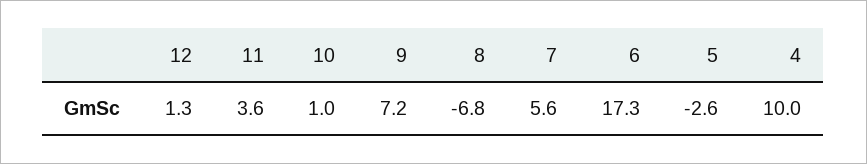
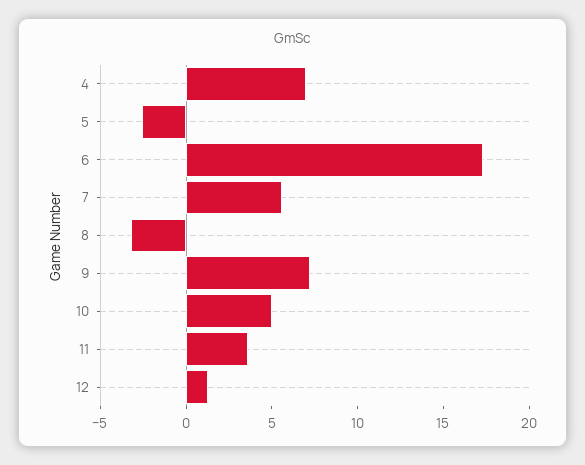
10: 1 -> 5
8: -6.8 -> -3
4: 10 -> 7

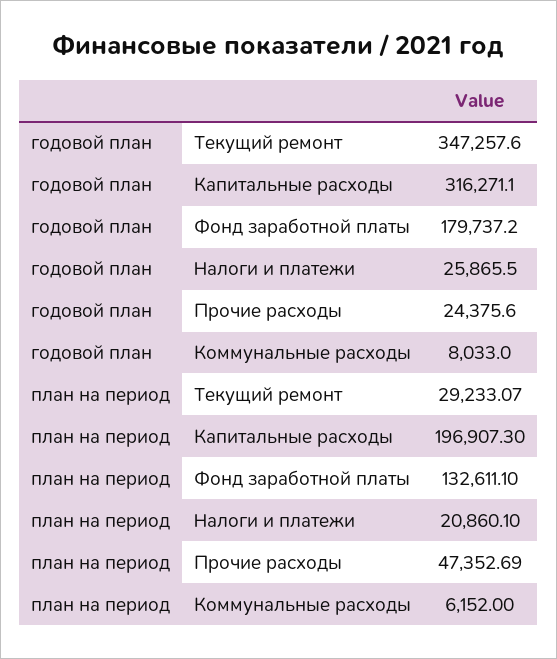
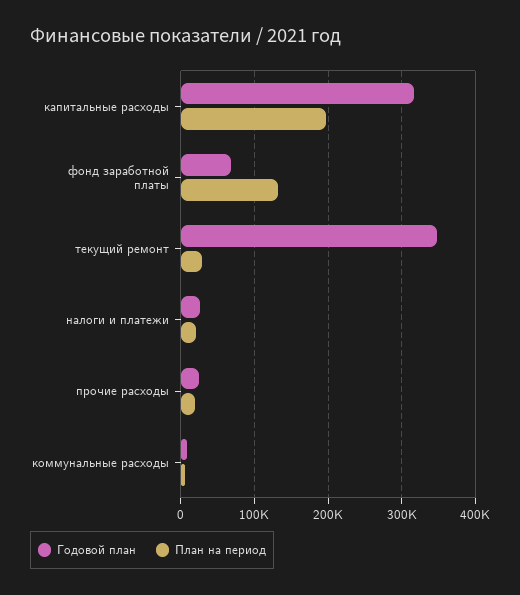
годовой план, Фонд заработной платы: 179737.2 -> 70000
план на период, Прочие расходы: 47352.69 -> 20000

· · · · · · ·

## Activity
What's needed is a word-for-word retyping of the listing, minus its pictures.

## Reply to the exercise
10: 1 -> 5
8: -6.8 -> -3
4: 10 -> 7

годовой план, Фонд заработной платы: 179737.2 -> 70000
план на период, Прочие расходы: 47352.69 -> 20000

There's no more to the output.